Arsitektur kekhasan masjid ini antara lain terletak pada atapnya yg nir memiliki kemuncak atap sebagaimana yg lazim ditemui pada atap masjid-masjid di Pulau Jawa. Masjid ini terdiri dari 2 ruangan, yaitu beranda dan ruangan utama. Untuk menuju ruangan utama masih timbul sembilan pintu. Jumlah ini melambangkan Wali Songo. Masyarakat Cirebon tempo dulu terdiri dari berbagai etnik. Hal ini dapat dipandang pada arsitektur Masjid Agung Sang Cipta Rasa yg memadukan gaya Demak, Majapahit, dan Cirebon.

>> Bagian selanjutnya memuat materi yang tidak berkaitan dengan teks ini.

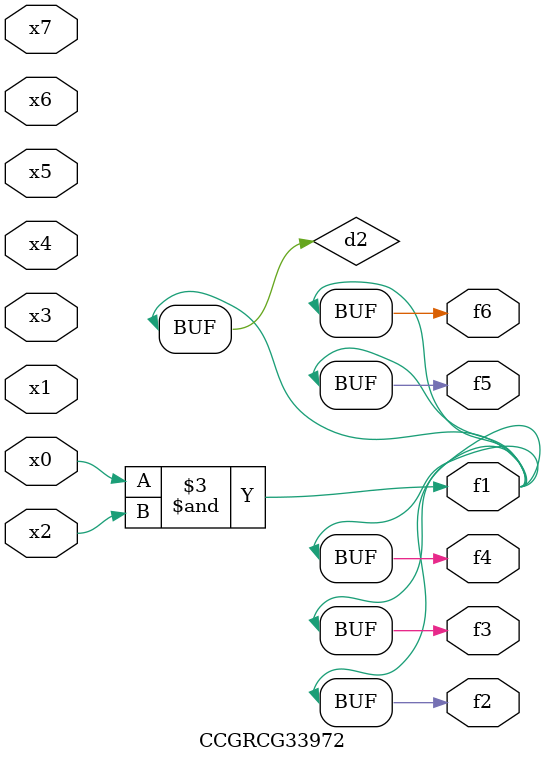
<source format=v>
module CCGRCG33972(
	input x0, x1, x2, x3, x4, x5, x6, x7,
	output f1, f2, f3, f4, f5, f6
);

	wire d1, d2;

	nor (d1, x3, x6);
	and (d2, x0, x2);
	assign f1 = d2;
	assign f2 = d2;
	assign f3 = d2;
	assign f4 = d2;
	assign f5 = d2;
	assign f6 = d2;
endmodule

</source>
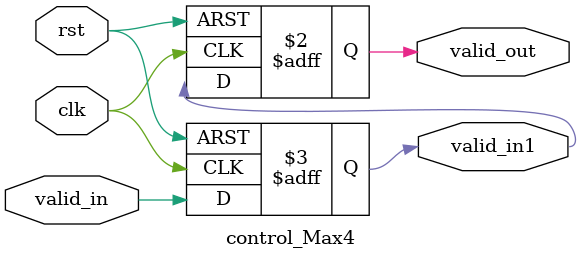
<source format=v>
module control_Max4 (
    input valid_in, clk, rst,
    output reg valid_out, valid_in1 
  );

    always @(posedge clk or posedge rst) 
    begin
        if(rst)begin
            valid_in1 <= 1'd0;
            valid_out <= 1'd0;
        end
        else begin
            valid_in1 <= valid_in;
            valid_out <= valid_in1;
        end
    end        

endmodule





</source>
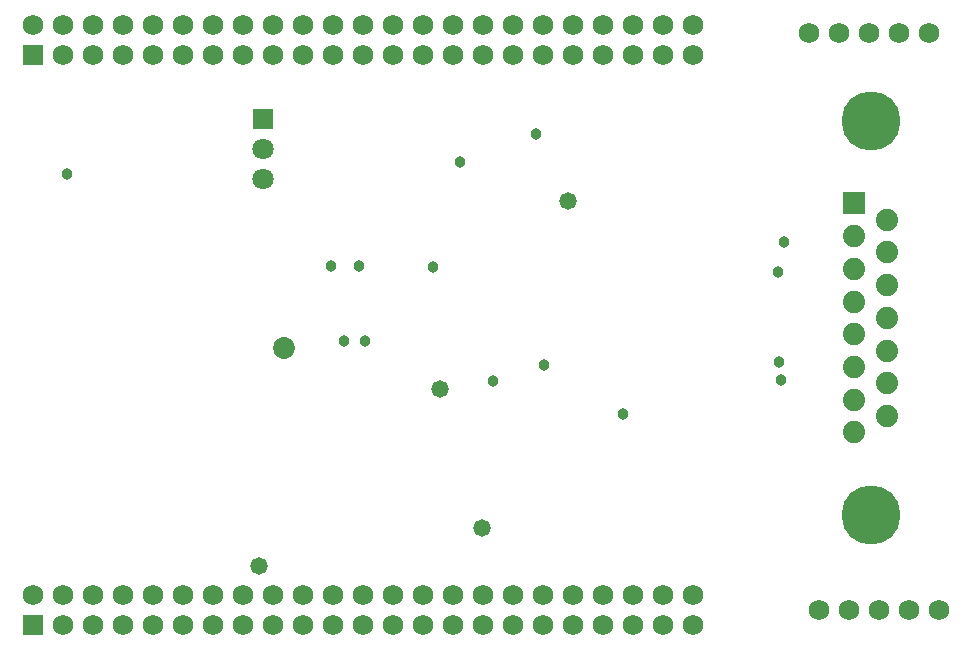
<source format=gbs>
%FSTAX23Y23*%
%MOIN*%
%SFA1B1*%

%IPPOS*%
%ADD51C,0.074500*%
%ADD52C,0.068000*%
%ADD53R,0.071000X0.071000*%
%ADD54C,0.071000*%
%ADD55R,0.068000X0.068000*%
%ADD56C,0.197000*%
%ADD57R,0.074500X0.074500*%
%ADD58C,0.038000*%
%ADD59C,0.058000*%
%ADD60C,0.073000*%
%LNhvcape-1*%
%LPD*%
G54D51*
X05154Y02748D03*
Y02857D03*
X05043Y03021D03*
X05154Y03294D03*
Y02966D03*
Y03076D03*
X05043Y02694D03*
Y02803D03*
Y02912D03*
Y0313D03*
X05154Y03185D03*
X05043Y03239D03*
Y03348D03*
X05154Y03403D03*
G54D52*
X05328Y02101D03*
X05228D03*
X05128D03*
X05028D03*
X04928D03*
X05293Y04026D03*
X05193D03*
X05093D03*
X04993D03*
X04893D03*
X04508Y04051D03*
X04408D03*
X04308D03*
X04208D03*
X04108D03*
X04008D03*
X03908D03*
X03808D03*
X03708D03*
X03608D03*
X03508D03*
X03408D03*
X03308D03*
X03208D03*
X03108D03*
X03008D03*
X02908D03*
X02808D03*
X02708D03*
X02608D03*
X02508D03*
X02408D03*
X02308D03*
X04508Y03951D03*
X04408D03*
X04308D03*
X04208D03*
X04108D03*
X04008D03*
X03908D03*
X03808D03*
X03708D03*
X03608D03*
X03508D03*
X03408D03*
X03308D03*
X03208D03*
X03108D03*
X03008D03*
X02908D03*
X02808D03*
X02708D03*
X02608D03*
X02508D03*
X02408D03*
Y02051D03*
X02508D03*
X02608D03*
X02708D03*
X02808D03*
X02908D03*
X03008D03*
X03108D03*
X03208D03*
X03308D03*
X03408D03*
X03508D03*
X03608D03*
X03708D03*
X03808D03*
X03908D03*
X04008D03*
X04108D03*
X04208D03*
X04308D03*
X04408D03*
X04508D03*
X02308Y02151D03*
X02408D03*
X02508D03*
X02608D03*
X02708D03*
X02808D03*
X02908D03*
X03008D03*
X03108D03*
X03208D03*
X03308D03*
X03408D03*
X03508D03*
X03608D03*
X03708D03*
X03808D03*
X03908D03*
X04008D03*
X04108D03*
X04208D03*
X04308D03*
X04408D03*
X04508D03*
G54D53*
X03074Y03738D03*
G54D54*
X03074Y03638D03*
Y03538D03*
G54D55*
X02308Y03951D03*
Y02051D03*
G54D56*
X05099Y0242D03*
Y03731D03*
G54D57*
X05043Y03457D03*
G54D58*
X04795Y0293D03*
X048Y0287D03*
X033Y0325D03*
X03415Y03D03*
X03395Y0325D03*
X03345Y03D03*
X04275Y02755D03*
X03982Y03687D03*
X0242Y03555D03*
X0373Y03595D03*
X0401Y0292D03*
X0384Y02865D03*
X0364Y03245D03*
X0479Y0323D03*
X0481Y0333D03*
G54D59*
X0306Y0225D03*
X03665Y0284D03*
X0409Y03465D03*
X03805Y02375D03*
G54D60*
X03145Y02975D03*
M02*
</source>
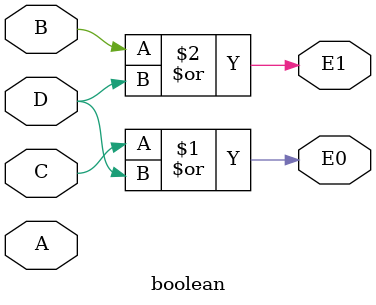
<source format=v>
`timescale 1ns / 1ps

module boolean(
    input A,
    input B,
    input C,
    input D,
    output E0,
    output E1 
 
    );

assign E0 = (C) | (D);
assign E1 = (B) | (D);

endmodule
</source>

Pada bagian mihrab masjid, masih timbul ukiran berbentuk bunga teratai yg dibuat sang Sunan Kalijaga. Selain itu, di bagian mihrab juga masih timbul tiga buah ubin bertanda khusus yg melambangkan tiga ajaran pokok kepercayaan, yaitu Iman, Islam, dan Ihsan. Konon, ubin tadi dipasang tertentu sang Sunan Gunung Jati, Sunan Bonang dan Sunan Kalijaga pada awal berdirinya masjid.
Di beranda samping kanan (utara) masjid, masih timbul sumur zam zam atau Banyu Cis Sang Cipta Rasa yg ramai dikunjungi orang, terutama pada bulan Ramadhan. Selain diyakini berkhasiat buat mengobati berbagai penyakit, sumur yg terdiri dari 2 kolam ini juga dapat digunakan buat menguji kejujuran seseorang.

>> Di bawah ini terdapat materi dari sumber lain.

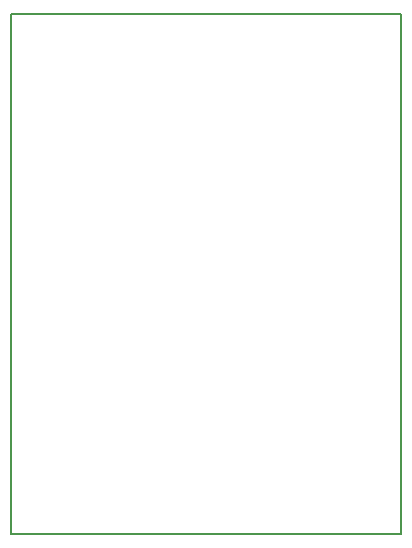
<source format=gbr>
G04 #@! TF.GenerationSoftware,KiCad,Pcbnew,5.1.2-f72e74a~84~ubuntu18.04.1*
G04 #@! TF.CreationDate,2019-05-19T10:24:28+02:00*
G04 #@! TF.ProjectId,lowpower,6c6f7770-6f77-4657-922e-6b696361645f,rev?*
G04 #@! TF.SameCoordinates,Original*
G04 #@! TF.FileFunction,Profile,NP*
%FSLAX46Y46*%
G04 Gerber Fmt 4.6, Leading zero omitted, Abs format (unit mm)*
G04 Created by KiCad (PCBNEW 5.1.2-f72e74a~84~ubuntu18.04.1) date 2019-05-19 10:24:28*
%MOMM*%
%LPD*%
G04 APERTURE LIST*
%ADD10C,0.200000*%
G04 APERTURE END LIST*
D10*
X93000000Y-50000000D02*
X60000000Y-50000000D01*
X93000000Y-50000000D02*
X93000000Y-94000000D01*
X60000000Y-94000000D02*
X93000000Y-94000000D01*
X60000000Y-50000000D02*
X60000000Y-94000000D01*
M02*

</source>
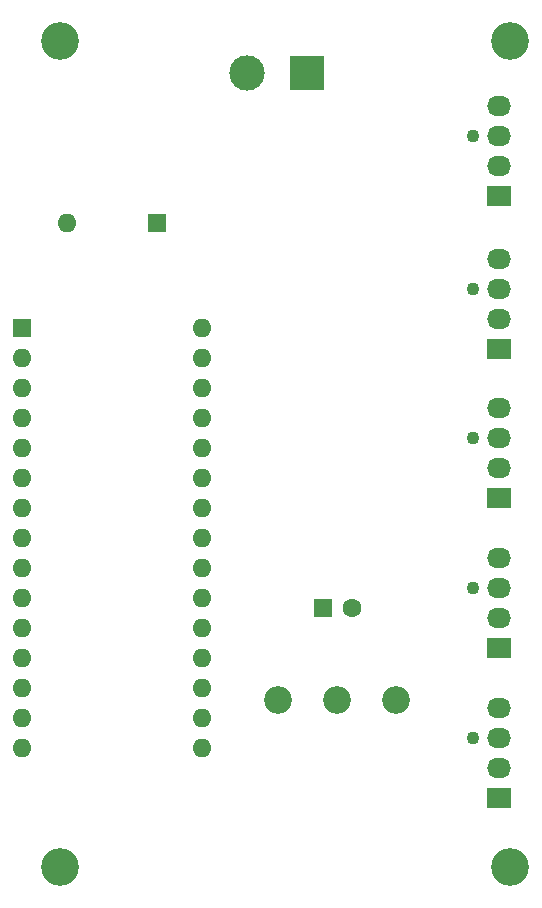
<source format=gbr>
%TF.GenerationSoftware,KiCad,Pcbnew,7.0.7*%
%TF.CreationDate,2024-01-02T15:01:12+01:00*%
%TF.ProjectId,fan-control,66616e2d-636f-46e7-9472-6f6c2e6b6963,rev?*%
%TF.SameCoordinates,Original*%
%TF.FileFunction,Soldermask,Bot*%
%TF.FilePolarity,Negative*%
%FSLAX46Y46*%
G04 Gerber Fmt 4.6, Leading zero omitted, Abs format (unit mm)*
G04 Created by KiCad (PCBNEW 7.0.7) date 2024-01-02 15:01:12*
%MOMM*%
%LPD*%
G01*
G04 APERTURE LIST*
%ADD10C,3.200000*%
%ADD11R,1.600000X1.600000*%
%ADD12O,1.600000X1.600000*%
%ADD13R,3.000000X3.000000*%
%ADD14C,3.000000*%
%ADD15C,2.340000*%
%ADD16C,1.100000*%
%ADD17R,2.030000X1.730000*%
%ADD18O,2.030000X1.730000*%
%ADD19C,1.600000*%
G04 APERTURE END LIST*
D10*
%TO.C,H2*%
X158160000Y-62000000D03*
%TD*%
D11*
%TO.C,SW1*%
X128227500Y-77470000D03*
D12*
X120607500Y-77470000D03*
%TD*%
D10*
%TO.C,H4*%
X120000000Y-132000000D03*
%TD*%
%TO.C,H1*%
X120000000Y-62000000D03*
%TD*%
D13*
%TO.C,J6*%
X140970000Y-64770000D03*
D14*
X135890000Y-64770000D03*
%TD*%
D10*
%TO.C,H3*%
X158160000Y-132000000D03*
%TD*%
D15*
%TO.C,RV1*%
X138510000Y-117856000D03*
X143510000Y-117856000D03*
X148510000Y-117856000D03*
%TD*%
D11*
%TO.C,A1*%
X116840000Y-86360000D03*
D12*
X116840000Y-88900000D03*
X116840000Y-91440000D03*
X116840000Y-93980000D03*
X116840000Y-96520000D03*
X116840000Y-99060000D03*
X116840000Y-101600000D03*
X116840000Y-104140000D03*
X116840000Y-106680000D03*
X116840000Y-109220000D03*
X116840000Y-111760000D03*
X116840000Y-114300000D03*
X116840000Y-116840000D03*
X116840000Y-119380000D03*
X116840000Y-121920000D03*
X132080000Y-121920000D03*
X132080000Y-119380000D03*
X132080000Y-116840000D03*
X132080000Y-114300000D03*
X132080000Y-111760000D03*
X132080000Y-109220000D03*
X132080000Y-106680000D03*
X132080000Y-104140000D03*
X132080000Y-101600000D03*
X132080000Y-99060000D03*
X132080000Y-96520000D03*
X132080000Y-93980000D03*
X132080000Y-91440000D03*
X132080000Y-88900000D03*
X132080000Y-86360000D03*
%TD*%
D16*
%TO.C,J2*%
X155020000Y-108300000D03*
D17*
X157180000Y-113380000D03*
D18*
X157180000Y-110840000D03*
X157180000Y-108300000D03*
X157180000Y-105760000D03*
%TD*%
D11*
%TO.C,C1*%
X142280000Y-109996000D03*
D19*
X144780000Y-109996000D03*
%TD*%
D16*
%TO.C,J4*%
X155020000Y-83048000D03*
D17*
X157180000Y-88128000D03*
D18*
X157180000Y-85588000D03*
X157180000Y-83048000D03*
X157180000Y-80508000D03*
%TD*%
D16*
%TO.C,J5*%
X155020000Y-70104000D03*
D17*
X157180000Y-75184000D03*
D18*
X157180000Y-72644000D03*
X157180000Y-70104000D03*
X157180000Y-67564000D03*
%TD*%
D16*
%TO.C,J1*%
X155020000Y-121000000D03*
D17*
X157180000Y-126080000D03*
D18*
X157180000Y-123540000D03*
X157180000Y-121000000D03*
X157180000Y-118460000D03*
%TD*%
D16*
%TO.C,J3*%
X155020000Y-95600000D03*
D17*
X157180000Y-100680000D03*
D18*
X157180000Y-98140000D03*
X157180000Y-95600000D03*
X157180000Y-93060000D03*
%TD*%
M02*

</source>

Satu lagi keunikan masjid ini ialah tradisi Adzan Pitu atau Adzan Tujuh pada Salat Jumat. Adzan Salat Jumat di masjid ini dilantunkan sang tujuh orang sekaligus.Konon, dahulunya masjid ini memiliki memolo atau kemuncak atap. Namun, ketika azan pitu (tujuh) salat Subuh digelar buat mengusir Aji Menjangan Wulung, kubah tadi pindah keMasjid Agung Banten yg hingga sekarang masih memiliki 2 kubah. Karena cerita tadi, hingga sekarang setiap salat Jumat di Masjid Agung Sang Cipta Rasa digelar Azan Pitu. Yakni, azan yg dilakukan secara bersamaan sang tujuh orang Muazin berseragam serba.

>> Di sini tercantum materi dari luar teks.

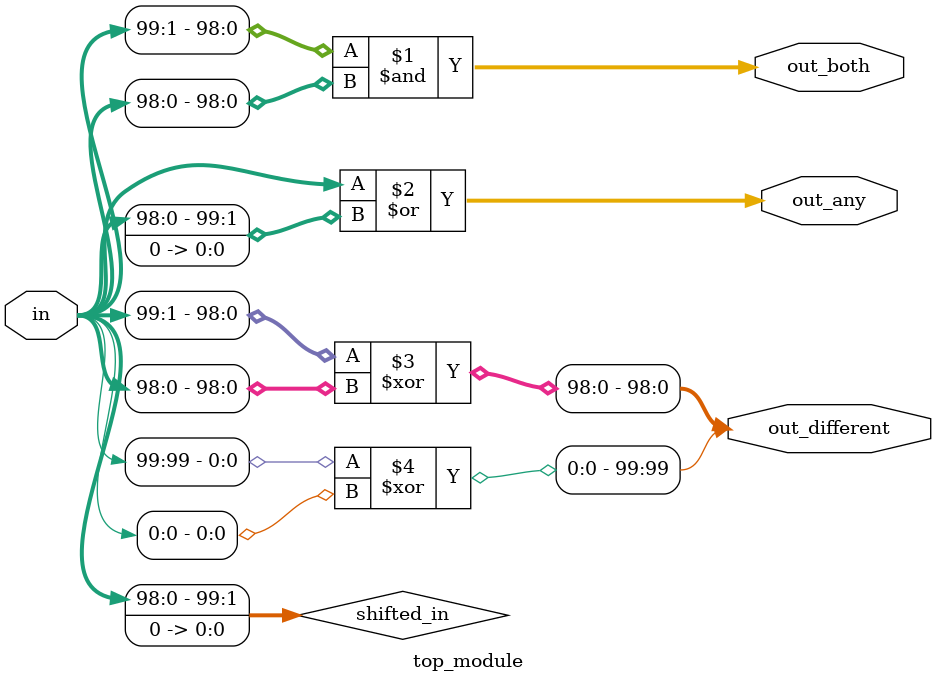
<source format=sv>
module top_module (
    input [99:0] in,
    output [98:0] out_both,
    output [99:0] out_any,
    output [99:0] out_different
);

    wire [99:0] shifted_in = {in[98:0], 1'b0};

    assign out_both = in[99:1] & in[98:0];
    assign out_any = in | shifted_in;
    assign out_different = {in[99] ^ in[0], in[99:1] ^ in[98:0]};

endmodule

</source>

Sayangnya, kini keadaan masjid yg pernah menjadi sentra penyebaran kepercayaan Islam di Jawa Barat ini kurang terawat. Padahal dulu, waktu akan tewas, Sunan Gunung Jati berpesan pada rakyat Cirebon, Ingsun titip tajug lan fakir miskin (Saya titip surau ini dan fakir miskin). Namun demikian, tetaplah masjid ini sangat patut kita singgahi ketika ke Cirebon. Akhir kata, sekian dulu, mohon dimaklumi jikalau timbul keliru penulisan. Semua lantaran ketidaktahuan saya semata. Sampai jumpa. Wassalam.